* [Work order]: Every line from the one that contains "Wardrobe Space" to the end of the records must be restated word for word. No other line belongs in the answer.

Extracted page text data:
####################
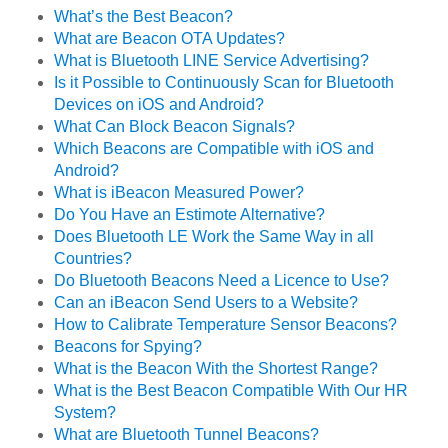
What’s the Best Beacon?
What are Beacon OTA Updates?
What is Bluetooth LINE Service Advertising?
Is it Possible to Continuously Scan for Bluetooth
Devices on iOS and Android?
What Can Block Beacon Signals?
Which Beacons are Compatible with iOS and
Android?
What is iBeacon Measured Power?
Do You Have an Estimote Alternative?
Does Bluetooth LE Work the Same Way in all
Countries?
Do Bluetooth Beacons Need a Licence to Use?
Can an iBeacon Send Users to a Website?
How to Calibrate Temperature Sensor Beacons?
Beacons for Spying?
What is the Beacon With the Shortest Range?
What is the Best Beacon Compatible With Our HR
System?
What are Bluetooth Tunnel Beacons?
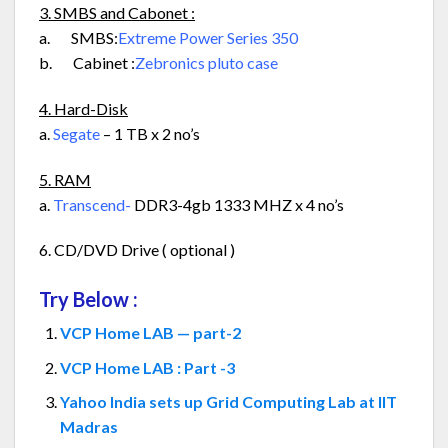
3. SMBS and Cabonet :
a. SMBS:
Extreme Power Series 350
b. Cabinet :
Zebronics pluto case
4. Hard-Disk
a.
Segate
– 1 TB x 2 no’s
5. RAM
a.
Transcend-
DDR3-4gb 1333 MHZ x 4 no’s
6. CD/DVD Drive ( optional )
Try Below :
VCP Home LAB — part-2
VCP Home LAB : Part -3
Yahoo India sets up Grid Computing Lab at IIT
Madras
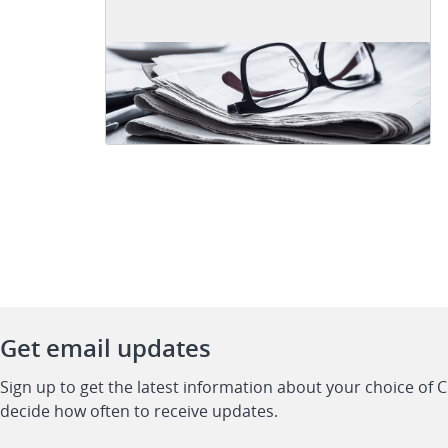
Get email updates
Sign up to get the latest information about your choice of 
decide how often to receive updates.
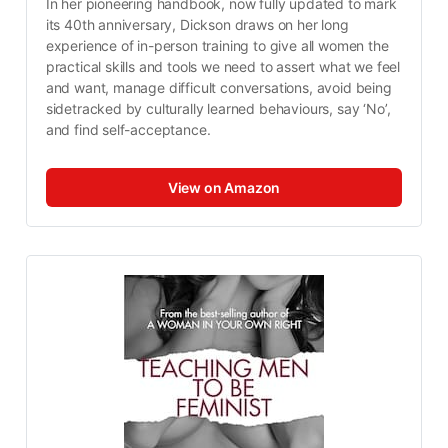
In her pioneering handbook, now fully updated to mark 
its 40th anniversary, Dickson draws on her long 
experience of in-person training to give all women the 
practical skills and tools we need to assert what we feel 
and want, manage difficult conversations, avoid being 
sidetracked by culturally learned behaviours, say ‘No’, 
and find self-acceptance.
View on Amazon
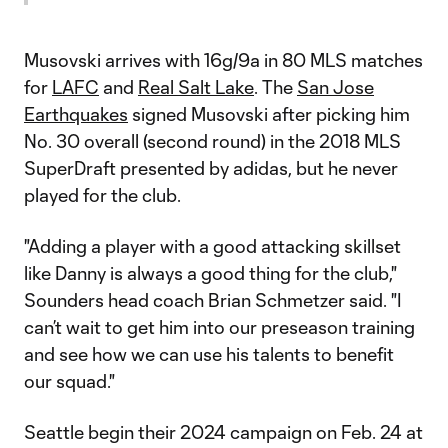
Musovski arrives with 16g/9a in 80 MLS matches
for
LAFC
and
Real Salt Lake
. The
San Jose
Earthquakes
signed Musovski after picking him
No. 30 overall (second round) in the 2018 MLS
SuperDraft presented by adidas, but he never
played for the club.
"Adding a player with a good attacking skillset
like Danny is always a good thing for the club,"
Sounders head coach Brian Schmetzer said. "I
can’t wait to get him into our preseason training
and see how we can use his talents to benefit
our squad."
Seattle begin their 2024 campaign on Feb. 24 at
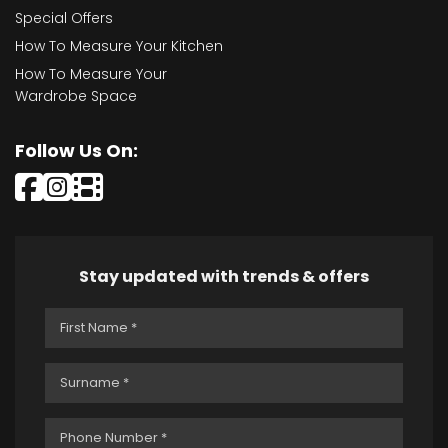
Special Offers
How To Measure Your Kitchen
How To Measure Your
Wardrobe Space
Follow Us On:
Stay updated with trends & offers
####################
* [Answer space]:
Wardrobe Space
Follow Us On:
Stay updated with trends & offers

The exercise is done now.